«Où commence ma mémoire ? Parfois il me semble que
ce n'est que vers quatre ans, lorsque nous partîmes pour
la première fois, ma mère, mon père et moi, en villégiature
dans les forêts sombres et humides des Carpates. D'autres fois
il me semble qu'elle a germé en moi avant cela, dans ma chambre,
près de la double fenêtre ornée de fleurs en papier. La neige tombe
et des flocons doux, cotonneux, se déversent du ciel.
Le bruissement est imperceptible. De longues heures, je reste
assis à regarder ce prodige, jusqu'à ce que je me fonde dans
la coulée blanche et m'endorme.»
Avec Histoire d'une vie, Aharon Appelfeld nous livre quelques-unes
des clés qui permettent d'accéder à son oeuvre : souvenirs
de la petite enfance à Czernowitz, en Bucovine.

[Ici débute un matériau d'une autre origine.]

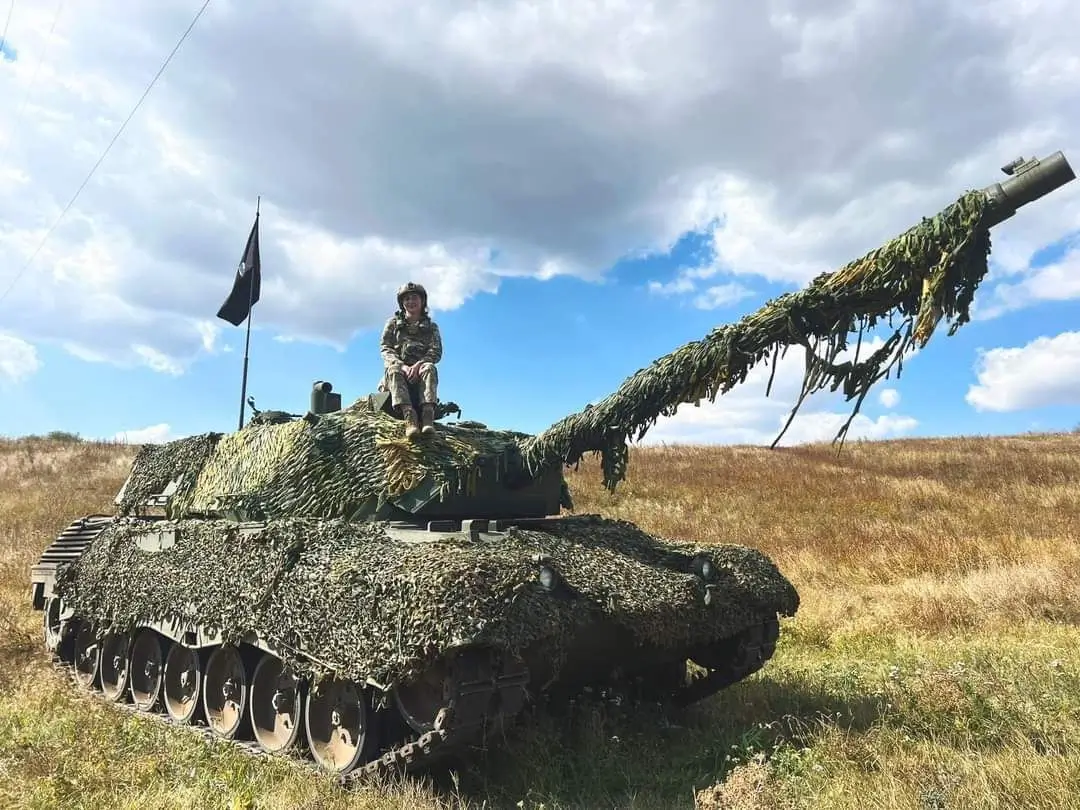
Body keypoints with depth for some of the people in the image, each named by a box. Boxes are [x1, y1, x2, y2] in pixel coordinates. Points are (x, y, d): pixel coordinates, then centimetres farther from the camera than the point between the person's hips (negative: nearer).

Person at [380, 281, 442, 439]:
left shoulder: (431, 326, 15)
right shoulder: (393, 323, 15)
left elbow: (436, 352, 0)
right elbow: (386, 349, 2)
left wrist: (418, 365, -22)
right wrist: (403, 366, -19)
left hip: (419, 369, 0)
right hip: (399, 367, 0)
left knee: (429, 367, -34)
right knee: (393, 370, -35)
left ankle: (428, 416, -56)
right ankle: (409, 417, -57)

Portraits de ses
parents, des juifs assimilés, et de ses grands-parents, un couple
de paysans dont la spiritualité simple le marque à jamais.
Il y a aussi ces scènes brèves, visions arrachées au cauchemar
de l'extermination. Puis les années d'errance, l'arrivée en Palestine,
et le début de ce qui soutiendra désormais son travail : le silence,
la contemplation, l'invention d'une langue. Et le sentiment
de l'inachèvement lié au refus obstiné de l'autobiographie,
dans son acception la plus courante : histoire d'une vie.
Comme si le dévoilement de ce que chacun a de plus intime
exigeait une écriture impersonnelle.